Most likely, their behaviour isn’t a conscious attempt on the child part to convey a coded message, but there’s always something there for us to work with.
Albeit perhaps inarticulately, they’re still trying to get their needs met. So be curious, not furious, as they say, and ask yourself ‘What is this behaviour trying to tell me?’

The chances are, these ‘challenging’ behaviours are a sign that the child is running up and down that staircase too, stuck between fight/flight and logic, and thus, while not completely beyond self-control, is also not thinking clearly, anticipating consequences or being empathetic.

What is the need your child is expressing?
Attention?Attention seeking’ is perfectly normal, humans are hard-wired from birth to need attention. Meet the need. Then teach more appropriate ways of getting the attention they need!

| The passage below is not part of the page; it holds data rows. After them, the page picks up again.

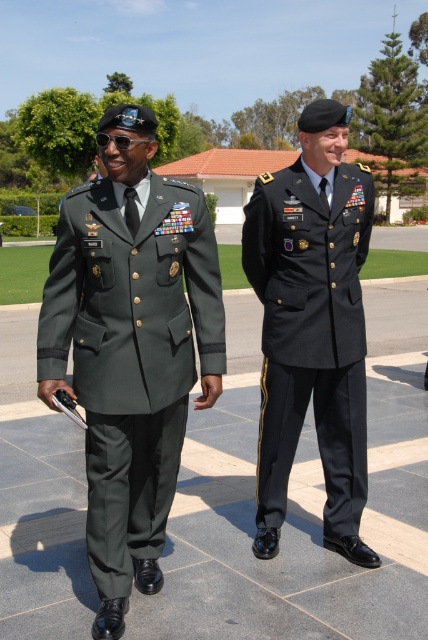
Question: Does green fabric uniform at left come in front of black matte uniform at center?

Choices:
 (A) no
 (B) yes

Answer: (B)

Question: Does green fabric uniform at left appear on the right side of black matte uniform at center?

Choices:
 (A) yes
 (B) no

Answer: (B)

Question: Which point appears farthest from the camera in this image?

Choices:
 (A) (62, 230)
 (B) (267, 250)

Answer: (B)

Question: Which point is farther to the camera?

Choices:
 (A) (59, 352)
 (B) (365, 339)

Answer: (B)

Question: Is green fabric uniform at left smaller than black matte uniform at center?

Choices:
 (A) yes
 (B) no

Answer: (A)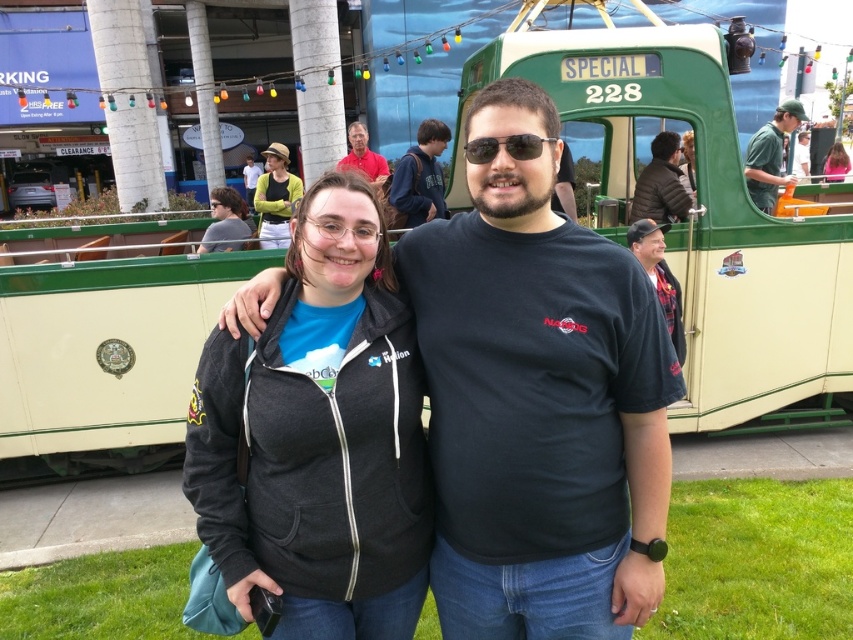
You are taking a photo of the tram with two people standing in front of it. You want to focus on the point closer to the camera. Which point should you choose between point (584, 570) and point (651, 161)?

Point (584, 570) is closer to the camera than point (651, 161), so you should choose point (584, 570) to focus on.

You are a photographer taking a picture of the brown hair at center and the yellow fabric hat at upper center. Which object should you adjust to ensure both are centered in the frame?

The brown hair at center is positioned on the right side of yellow fabric hat at upper center, so you should move the brown hair at center to the left to align both objects in the center of the frame.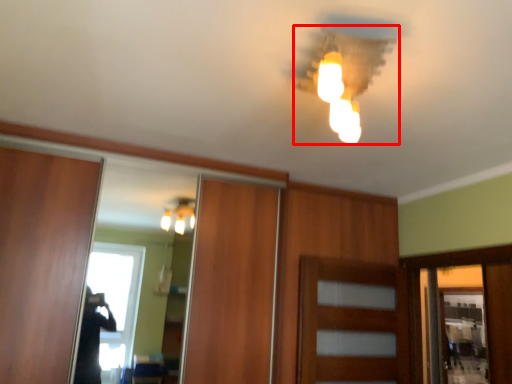
Question: Observing the image, what is the correct spatial positioning of lamp (annotated by the red box) in reference to door?

Choices:
 (A) left
 (B) right

Answer: (A)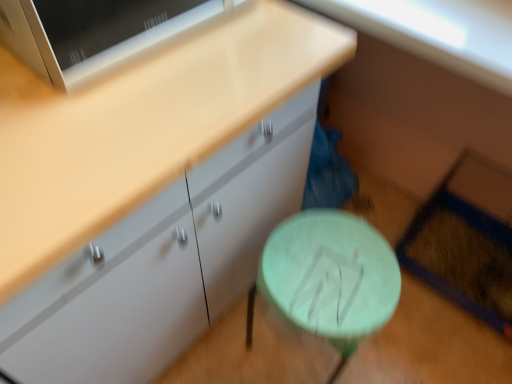
Locate an element on the screen. The image size is (512, 384). vacant area located to the right-hand side of green matte table at lower center is located at coordinates (410, 346).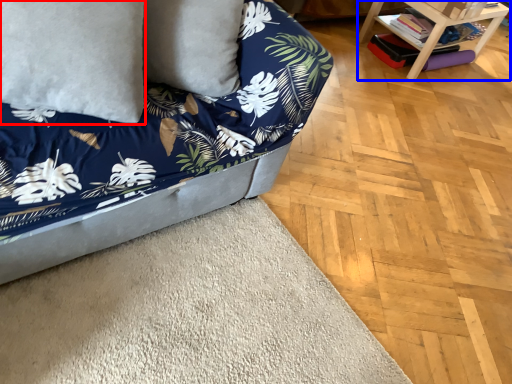
Question: Which point is further to the camera, pillow (highlighted by a red box) or table (highlighted by a blue box)?

Choices:
 (A) pillow
 (B) table

Answer: (B)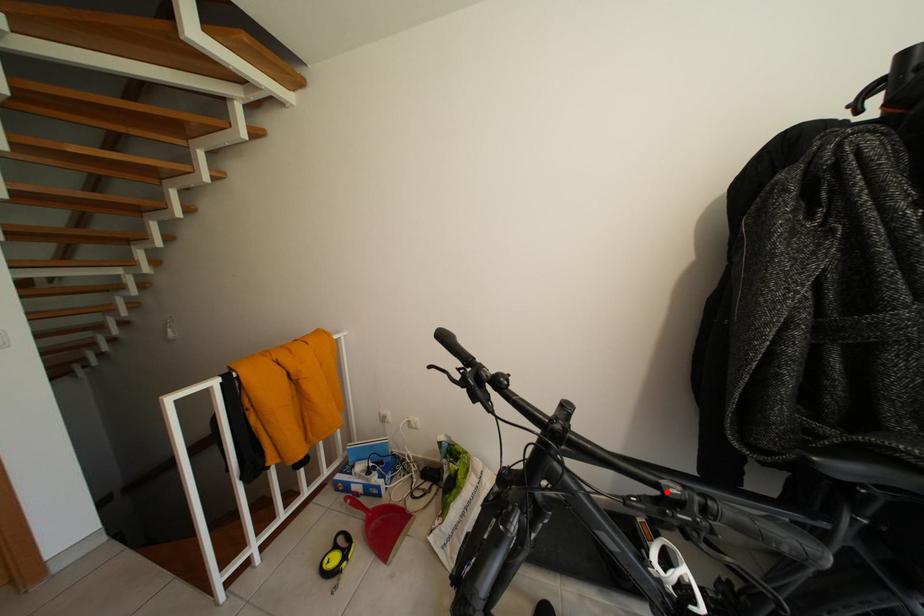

Power and control? The neurodevelopmental role of childhood is to become more autonomous and influential. It’s natural and healthy. What are the healthier ways you could help your child to experience that?

Safety? Your child may be perfectly safe, but for them to assess the situation and recognise that, they need to be in their ‘upstairs brain’.
Helping them feel safe; deeply and emotionally; will help them reach that part of their brain.

Acceptance and belonging?
Humans evolved to belong to a tribe, and so isolation is a perceived threat, as far as the survival brain is concerned.
Fear of rejection runs deep; that’s why babies cry as soon as they’re born; their survival brain is hard-wired to know then that the only way to get their needs met is through the connection of a care-giver.

So while, children do need to learn consequences, perceived exclusion isn’t how they learn.

The impact of red traffic lights and rainclouds plastered on many classroom walls are worthy of another blog post altogether, but they’re not tools to ‘learn better behaviours’.
Some will disagree, but to me they are ways of using fear and shame to control children.

Instead of aspiring to managing our kids’ behaviour for them, shouldn’t the ultimate goal here be to raise self-aware children with the skills to manage themselves?